We at "The Gods Are Bored" just completed a two-day, mind-numbing seminar on the latest, greatest computer program for data-driven instruction.
If you haven't heard of data-driven instruction, it's the latest, greatest tool for teachers everywhere. Just by looking at numbers grouped various ways, you can see exactly how your students are progressing as they learn something. This by-the-number approach has been created by two forces:
1. Standardized testing, and
2. Computer geeks
Go on, tell a computer geek to create a program that tracks student progress as the kids fill in little circles with number two pencils. Snap, crackle, pop! Eight ways, 15 ways, two dozen ways, to follow your students, group them, pinpoint specific tasks they can't do very well (i.e. subordinate clauses), and, of course, that all-important number: their Lexile score.
Lexile is basically reading-level, only geekier. I wish all my readers could take the standardized test for Lexile, so they would know how brilliant they are. Collectively we would max out that puppy and drive the data through the roof!
I've only been a teacher for a few years, but there are some things I've learned. I did not need to consult a computer to learn these things. Here goes:
1. If you have 110 students, by October you will know them all, their strengths and weaknesses, because you like them, they're people, and they reveal what they can and can't do, even if they don't want to.
2. Most standardized tests suck.
3. Someone is making a lot of money off the widely-held conviction that teachers can't tell which of their students need help without consulting a pie chart.
4. Most older teachers who grew up before the era of computers spend valuable time trying to run data through computers when they could just be reading student essays and making notes with a pencil, on some paper.
5. Not everyone is going to "get" everything, but this is the goal in today's educational environment.
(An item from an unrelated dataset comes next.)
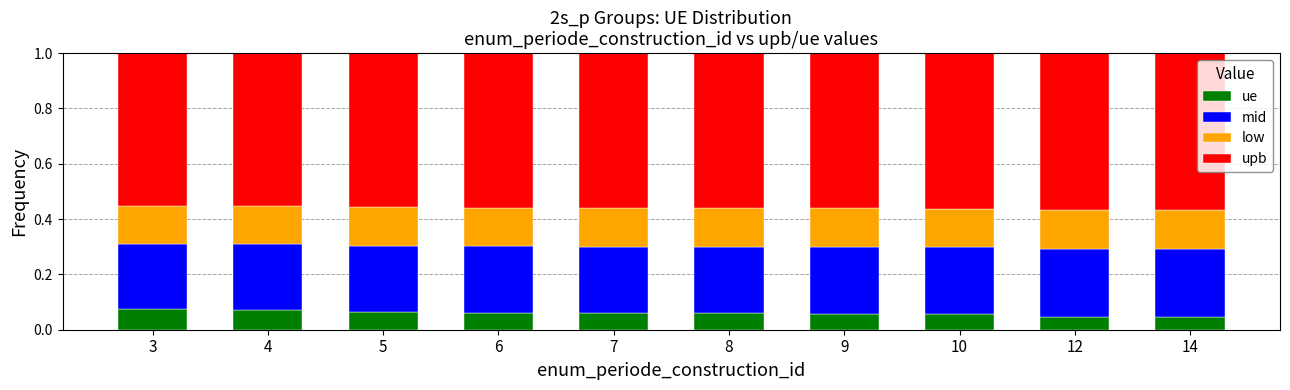

List the series in order of their peak value, highest first.

upb, mid, low, ue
So, let me get this straight. Should Decibel's vet know how to fix my car? Should I know how to spay a cat?
Did you know that the geeks are trying to create a computer program that can grade essays? There are some programs already that can offer help with grammar, but nothing that can judge content. So this important grading falls to people. Well, we know this won't last, because you have to pay people to score essays, and a computer could do it cheaper.
Pardon me for not mincing words, but I hate it when a person is reduced to a numerical score. If Anne Johnson is having a bad day and decides that a computerized standardized test is the last thing she wants to do on earth, she will be deemed a moron by the data. It will be even worse if the cute guy next to her is flirting with her for the first time ever.
Sorry, geeks, but just now the computer in my head is better at tracking student progress than your fancy programs. On the day when that is no longer the case, the human race is doomed.